The Merrill Moore Papers contains material written 1929-1987 relating to Merrill Moore’s life and literary career, including material compiled and added to the collection by Stuart Wright. The material covers most of his career and includes posthumous material. The material is especially helpful for documenting Moore’s relationships with John Ciardi, Richard Ghormley Eberhart and John Crowe Ransom, and to the origin and development of his literary ideas and style.
The Merrill Moore Papers are arranged in original order in two series.
Series 1: Correspondence and Manuscript Materials contains correspondence with Richard Ghormley Eberhart and John Ciardi and magazine articles, documenting Moore’s relationships with Eberhart and Ciardi and his medical service at Massachusetts General Hospital and as a psychiatrist during World War II in the South Pacific, 1943-1957. Series one is contained in Box 1.a-1.d
Series 2: Loose Manuscripts Transferred from Stuart Wright Book Collection contains loose manuscript materials transferred from the books relating to Merrill Moore in the Stuart Wright Book Collection. The material consists of notes, cards, correspondence, clippings, periodicals, photographic prints, printed poems, ephemera, etc., 1929-1955 that either Moore or Stuart Wright interfiled in the books. It includes a news release on the publication of Clinical Sonnets that includes a biographical sketch of Moore’s career to 1949. They include notes and bookmarks inserted by Moore, Stuart Wright, and others; including notes, cards, correspondence, clippings, advertising, photographic prints, reviews, ephemera, etc. relating to the published works. Several of them relate to his friend Richard Ghormley Eberhart. Of particular interest is Moore’s Christmas Letter written to Eberhart in December, 1943, from "Somewhere in the South Pacific". It describes Moore's World War II military service, the conditions he encountered, and in which he describes Eleanor Roosevelt’s visit to the front. Also included is an undated x-ray photograph of Merrill Moore’s skull which he used to publicize The Noise that Time Makes (1929), and which he inscribed to John Crowe Ransom. Two items relate to Lewis Leary and John Crowe Ransom. The loose manuscripts are linked to the book of origin by their Stuart Wright Book Collection Number (e.g. Stuart Wright Book Collection #38.04). Series two is contained in Box 1.e – 1.j.

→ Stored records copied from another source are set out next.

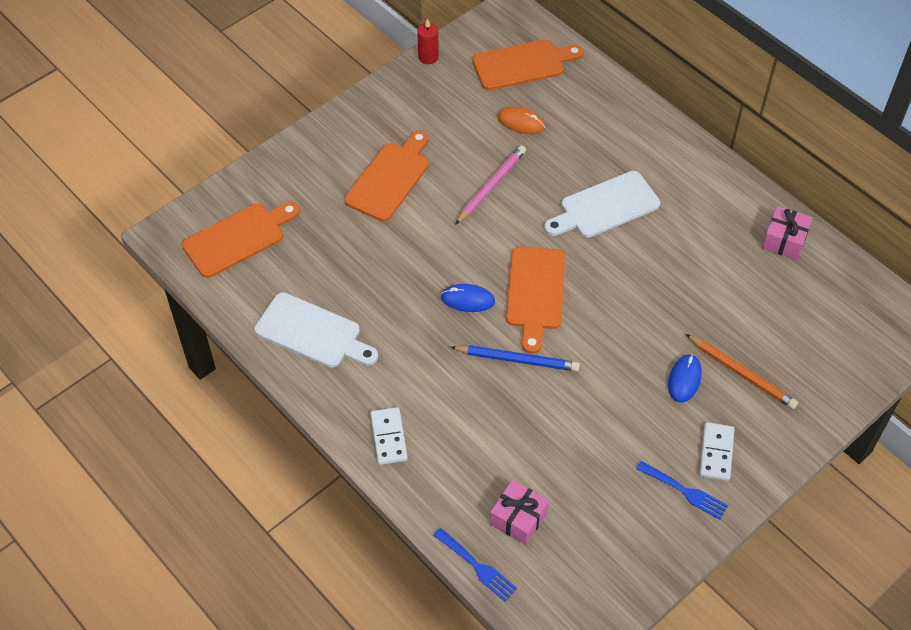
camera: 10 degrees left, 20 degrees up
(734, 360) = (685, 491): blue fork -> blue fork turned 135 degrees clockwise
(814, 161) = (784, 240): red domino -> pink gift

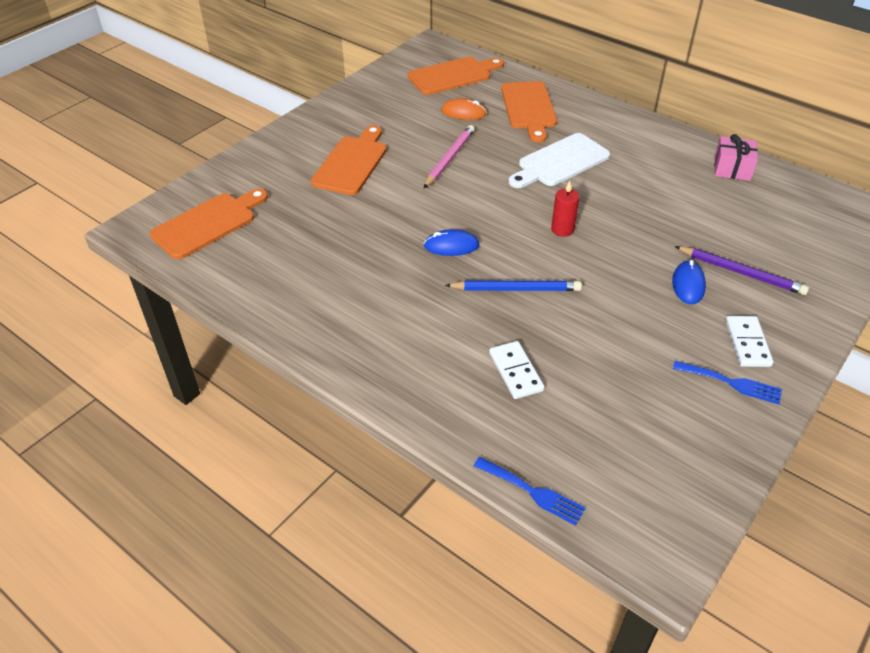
camera: 10 degrees left, 10 degrees down
(312, 333) = (297, 292): white cutting board -> none
(388, 437) = (399, 375): white domino -> white domino (515, 372)
(428, 57) = (368, 78): red candle -> red candle (562, 229)
(518, 518) = (563, 435): pink gift -> none
(535, 293) = (516, 233): orange cutting board -> orange cutting board (528, 108)
(741, 373) = (741, 273): orange pencil -> purple pencil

Note to Researchers: Series 2: Loose Manuscripts Transferred from the Stuart Wright Book Collection consists of items found laid in works in the Stuart Wright Book Collection by, about, associated with, or owned by Merrill Moore. They include notes and bookmarks inserted by Moore, Stuart Wright, and others; also notes, cards, correspondence, clippings, advertising, reviews, ephemera, etc. relating to his published works. The loose manuscripts are linked to the books from which they came by their Stuart Wright Book Collection Number (e.g. Stuart Wright Book Collection #40.15).